------ LISTED ENTRIES
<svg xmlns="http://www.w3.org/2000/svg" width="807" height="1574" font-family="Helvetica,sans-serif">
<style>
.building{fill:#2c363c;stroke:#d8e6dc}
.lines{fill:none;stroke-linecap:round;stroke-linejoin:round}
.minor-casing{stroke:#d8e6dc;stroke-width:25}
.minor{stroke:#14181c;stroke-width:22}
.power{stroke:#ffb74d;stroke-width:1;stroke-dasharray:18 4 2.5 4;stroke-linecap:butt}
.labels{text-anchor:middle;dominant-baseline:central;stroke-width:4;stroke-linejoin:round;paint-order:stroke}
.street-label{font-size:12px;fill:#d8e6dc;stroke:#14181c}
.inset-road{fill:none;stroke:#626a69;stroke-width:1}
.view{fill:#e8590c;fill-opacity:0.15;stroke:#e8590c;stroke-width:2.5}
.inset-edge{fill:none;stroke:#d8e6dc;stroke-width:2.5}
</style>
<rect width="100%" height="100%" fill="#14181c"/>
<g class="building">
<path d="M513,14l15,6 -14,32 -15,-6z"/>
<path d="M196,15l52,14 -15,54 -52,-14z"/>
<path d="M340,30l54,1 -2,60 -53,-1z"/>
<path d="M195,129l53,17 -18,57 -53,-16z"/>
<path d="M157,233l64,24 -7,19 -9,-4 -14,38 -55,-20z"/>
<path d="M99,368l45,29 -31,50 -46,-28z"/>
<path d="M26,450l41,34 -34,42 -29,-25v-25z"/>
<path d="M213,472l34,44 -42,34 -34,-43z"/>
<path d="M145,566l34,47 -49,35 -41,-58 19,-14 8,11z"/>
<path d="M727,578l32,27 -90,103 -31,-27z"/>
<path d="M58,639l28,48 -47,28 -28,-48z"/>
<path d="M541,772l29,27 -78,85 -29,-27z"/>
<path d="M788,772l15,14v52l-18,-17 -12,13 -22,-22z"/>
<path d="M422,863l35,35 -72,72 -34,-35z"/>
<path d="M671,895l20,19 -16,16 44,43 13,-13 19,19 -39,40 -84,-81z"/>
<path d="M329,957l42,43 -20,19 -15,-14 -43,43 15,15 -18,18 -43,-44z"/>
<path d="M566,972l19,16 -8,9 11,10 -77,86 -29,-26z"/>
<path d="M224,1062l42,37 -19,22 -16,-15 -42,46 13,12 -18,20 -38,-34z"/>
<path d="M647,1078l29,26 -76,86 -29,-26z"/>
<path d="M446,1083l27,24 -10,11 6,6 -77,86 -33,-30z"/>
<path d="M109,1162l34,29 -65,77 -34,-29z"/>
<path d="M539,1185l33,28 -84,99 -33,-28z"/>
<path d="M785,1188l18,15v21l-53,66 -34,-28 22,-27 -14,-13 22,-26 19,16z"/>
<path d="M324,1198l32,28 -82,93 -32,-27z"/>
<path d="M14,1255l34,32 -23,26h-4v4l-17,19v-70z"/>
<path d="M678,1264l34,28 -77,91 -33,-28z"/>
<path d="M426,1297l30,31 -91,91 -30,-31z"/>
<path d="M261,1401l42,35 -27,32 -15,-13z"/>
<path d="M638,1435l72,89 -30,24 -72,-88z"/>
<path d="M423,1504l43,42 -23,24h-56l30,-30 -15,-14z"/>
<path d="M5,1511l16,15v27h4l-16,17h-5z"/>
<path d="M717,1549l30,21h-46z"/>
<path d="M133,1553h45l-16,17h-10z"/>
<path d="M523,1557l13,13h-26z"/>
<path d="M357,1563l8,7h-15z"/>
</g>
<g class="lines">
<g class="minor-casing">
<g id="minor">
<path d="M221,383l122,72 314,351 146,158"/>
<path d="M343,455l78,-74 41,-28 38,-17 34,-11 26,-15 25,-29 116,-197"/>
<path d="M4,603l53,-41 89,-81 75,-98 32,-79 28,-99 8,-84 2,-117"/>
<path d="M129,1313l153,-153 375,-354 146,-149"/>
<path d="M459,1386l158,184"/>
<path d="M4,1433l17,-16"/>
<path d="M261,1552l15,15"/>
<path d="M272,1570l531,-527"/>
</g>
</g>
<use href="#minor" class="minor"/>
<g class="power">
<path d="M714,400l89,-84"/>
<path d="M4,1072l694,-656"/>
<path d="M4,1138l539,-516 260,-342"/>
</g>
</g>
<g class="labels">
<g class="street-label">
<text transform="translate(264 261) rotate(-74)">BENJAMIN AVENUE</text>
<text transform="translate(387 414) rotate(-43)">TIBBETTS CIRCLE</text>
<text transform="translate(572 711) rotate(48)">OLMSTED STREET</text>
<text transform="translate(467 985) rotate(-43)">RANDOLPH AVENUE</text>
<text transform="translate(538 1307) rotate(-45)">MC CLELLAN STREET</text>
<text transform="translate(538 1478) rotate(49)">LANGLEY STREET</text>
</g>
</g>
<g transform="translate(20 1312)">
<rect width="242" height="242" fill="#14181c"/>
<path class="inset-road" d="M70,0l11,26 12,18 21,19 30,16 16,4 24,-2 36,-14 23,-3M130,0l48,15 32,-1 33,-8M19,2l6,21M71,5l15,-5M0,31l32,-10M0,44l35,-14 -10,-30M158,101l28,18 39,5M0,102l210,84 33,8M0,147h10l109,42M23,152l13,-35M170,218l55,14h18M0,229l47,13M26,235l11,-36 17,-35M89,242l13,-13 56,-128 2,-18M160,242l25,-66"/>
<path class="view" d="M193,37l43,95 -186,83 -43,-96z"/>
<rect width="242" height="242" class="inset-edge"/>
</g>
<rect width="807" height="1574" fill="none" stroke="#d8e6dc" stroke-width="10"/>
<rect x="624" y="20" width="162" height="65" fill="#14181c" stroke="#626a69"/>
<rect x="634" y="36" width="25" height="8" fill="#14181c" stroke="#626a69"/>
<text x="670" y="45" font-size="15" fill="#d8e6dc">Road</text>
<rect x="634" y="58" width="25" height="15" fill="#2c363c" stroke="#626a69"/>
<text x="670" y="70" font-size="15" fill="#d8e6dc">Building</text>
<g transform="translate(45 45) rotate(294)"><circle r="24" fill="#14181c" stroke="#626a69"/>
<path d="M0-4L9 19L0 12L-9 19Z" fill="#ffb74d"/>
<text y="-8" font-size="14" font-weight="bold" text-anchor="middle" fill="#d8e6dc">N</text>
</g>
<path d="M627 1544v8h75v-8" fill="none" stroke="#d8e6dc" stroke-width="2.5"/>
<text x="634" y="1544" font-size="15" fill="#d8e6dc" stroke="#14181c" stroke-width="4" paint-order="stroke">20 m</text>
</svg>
------------
Search the records for the string "linejoin" and return every line in which it occurs.

.lines{fill:none;stroke-linecap:round;stroke-linejoin:round}
.labels{text-anchor:middle;dominant-baseline:central;stroke-width:4;stroke-linejoin:round;paint-order:stroke}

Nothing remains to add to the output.